++++ Provided text ++++

No-bake Strawberry Cream Pie Bars are a cool and refreshing treat! Fresh strawberries, whipped cream, and graham crackers combine to make this delightful dessert!

Ingredients

  • 8 whole Graham Cracker Sheets
  • 2 Tablespoons White Granulated Sugar
  • 5 Tablespoons Unsalted Butter, melted
  • 16 ounces, weight Cream Cheese, At Room Temperature
  • ¾ cups Pulsed Strawberries
  • ½ cups Plain Greek Yogurt
  • 1-½ cup Powdered Sugar
  • 1 cup Whipped Cream
  • 8 whole Strawberries, Sliced Lengthwise

Preparation

Prepare the crust. Grease a 9×9 or 9×13 inch baking dish or baking sheet (recipe makes about a 9×9 sheet of pie).

Place graham cracker sheets in a food processor and pulse until crumbled. If you do not have a food processor, place the graham crackers in a resealable bag and crush the graham crackers with your hands or a rolling pin. Combine graham cracker crumbs, sugar, and butter in a bowl, tossing until all graham cracker crumbs are covered in butter. Pour crumbs into the prepared baking sheet/dish and press the crumbs into a thin layer (I used the bottom of a measuring cup to really press the crumbs into place). Place in the refrigerator and allow to set for 30 minutes.

++++ Supplied data ++++

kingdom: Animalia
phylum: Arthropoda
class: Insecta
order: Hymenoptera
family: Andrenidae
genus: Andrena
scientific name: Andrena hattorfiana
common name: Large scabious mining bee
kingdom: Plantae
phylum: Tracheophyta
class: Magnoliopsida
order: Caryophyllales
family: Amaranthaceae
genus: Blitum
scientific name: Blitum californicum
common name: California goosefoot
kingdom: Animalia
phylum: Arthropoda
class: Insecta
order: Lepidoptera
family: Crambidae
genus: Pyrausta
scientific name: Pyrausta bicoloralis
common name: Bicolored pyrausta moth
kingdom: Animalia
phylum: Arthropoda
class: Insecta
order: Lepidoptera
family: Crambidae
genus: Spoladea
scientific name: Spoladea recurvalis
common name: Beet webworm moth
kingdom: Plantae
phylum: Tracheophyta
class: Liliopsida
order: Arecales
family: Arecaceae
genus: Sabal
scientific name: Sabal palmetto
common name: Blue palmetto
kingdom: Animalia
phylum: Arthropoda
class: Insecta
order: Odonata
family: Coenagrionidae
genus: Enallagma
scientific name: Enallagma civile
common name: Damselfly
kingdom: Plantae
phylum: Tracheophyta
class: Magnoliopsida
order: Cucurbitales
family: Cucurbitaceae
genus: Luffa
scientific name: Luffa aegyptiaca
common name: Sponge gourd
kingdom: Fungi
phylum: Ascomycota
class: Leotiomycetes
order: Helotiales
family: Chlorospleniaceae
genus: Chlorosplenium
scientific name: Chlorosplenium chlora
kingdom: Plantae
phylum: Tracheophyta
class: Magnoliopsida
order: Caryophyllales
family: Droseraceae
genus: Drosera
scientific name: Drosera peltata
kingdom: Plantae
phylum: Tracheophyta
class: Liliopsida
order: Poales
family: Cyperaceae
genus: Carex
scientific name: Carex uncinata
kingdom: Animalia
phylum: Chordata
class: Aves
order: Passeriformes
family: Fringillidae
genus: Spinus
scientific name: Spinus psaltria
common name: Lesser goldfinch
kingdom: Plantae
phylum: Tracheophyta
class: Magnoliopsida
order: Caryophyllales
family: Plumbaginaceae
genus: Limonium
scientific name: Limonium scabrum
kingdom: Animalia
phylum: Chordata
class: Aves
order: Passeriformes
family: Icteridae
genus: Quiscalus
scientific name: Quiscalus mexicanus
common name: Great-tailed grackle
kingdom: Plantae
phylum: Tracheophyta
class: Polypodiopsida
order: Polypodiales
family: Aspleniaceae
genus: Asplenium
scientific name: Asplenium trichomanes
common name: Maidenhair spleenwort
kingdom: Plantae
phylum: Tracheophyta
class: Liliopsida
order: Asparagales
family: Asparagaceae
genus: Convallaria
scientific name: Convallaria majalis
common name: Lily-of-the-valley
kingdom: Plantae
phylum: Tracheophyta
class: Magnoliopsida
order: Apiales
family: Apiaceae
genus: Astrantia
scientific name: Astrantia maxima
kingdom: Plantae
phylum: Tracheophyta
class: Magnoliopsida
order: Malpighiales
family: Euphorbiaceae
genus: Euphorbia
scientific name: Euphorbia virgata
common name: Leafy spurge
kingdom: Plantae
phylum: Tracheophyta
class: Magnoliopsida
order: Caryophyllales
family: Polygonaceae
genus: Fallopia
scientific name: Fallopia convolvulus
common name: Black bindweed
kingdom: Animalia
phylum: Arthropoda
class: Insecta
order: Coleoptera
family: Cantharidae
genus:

++++

:: Tasks to carry out ::
(A) Substitute "vernacular name" for "common name" in the records between the lines holding "scientific name: Spinus psaltria" and "order: Asparagales", inclusive, and give only those lines back with everything else left as is.
(B) Resume the strawberry cream pie bar recipe from the point where it stops.

:: Written responses ::
(A)
scientific name: Spinus psaltria
vernacular name: Lesser goldfinch
kingdom: Plantae
phylum: Tracheophyta
class: Magnoliopsida
order: Caryophyllales
family: Plumbaginaceae
genus: Limonium
scientific name: Limonium scabrum
kingdom: Animalia
phylum: Chordata
class: Aves
order: Passeriformes
family: Icteridae
genus: Quiscalus
scientific name: Quiscalus mexicanus
vernacular name: Great-tailed grackle
kingdom: Plantae
phylum: Tracheophyta
class: Polypodiopsida
order: Polypodiales
family: Aspleniaceae
genus: Asplenium
scientific name: Asplenium trichomanes
vernacular name: Maidenhair spleenwort
kingdom: Plantae
phylum: Tracheophyta
class: Liliopsida
order: Asparagales

(B)
While the crust is setting, prepare the cream. Place the cream cheese in a bowl and beat for 30 seconds to make it more fluffy. Add pulsed strawberries, Greek yogurt and half of the powdered sugar. Beat until well combined. Add in remaining powdered sugar and again beat until combined. Add whipped cream and gently fold it in with a spoon until combined.

Once the crust has cooled, pour strawberry cream into the graham cracker crust. Gently spread filling until there is a thin layer (about 1/2 inch) covering all the crust.

To garnish the cream pie bars, place sliced strawberries 2 inches apart on the top of the bars. Place the pie bars in the freezer and allow to set 30 minutes before serving.

After serving, cover and store any leftovers in the refrigerator.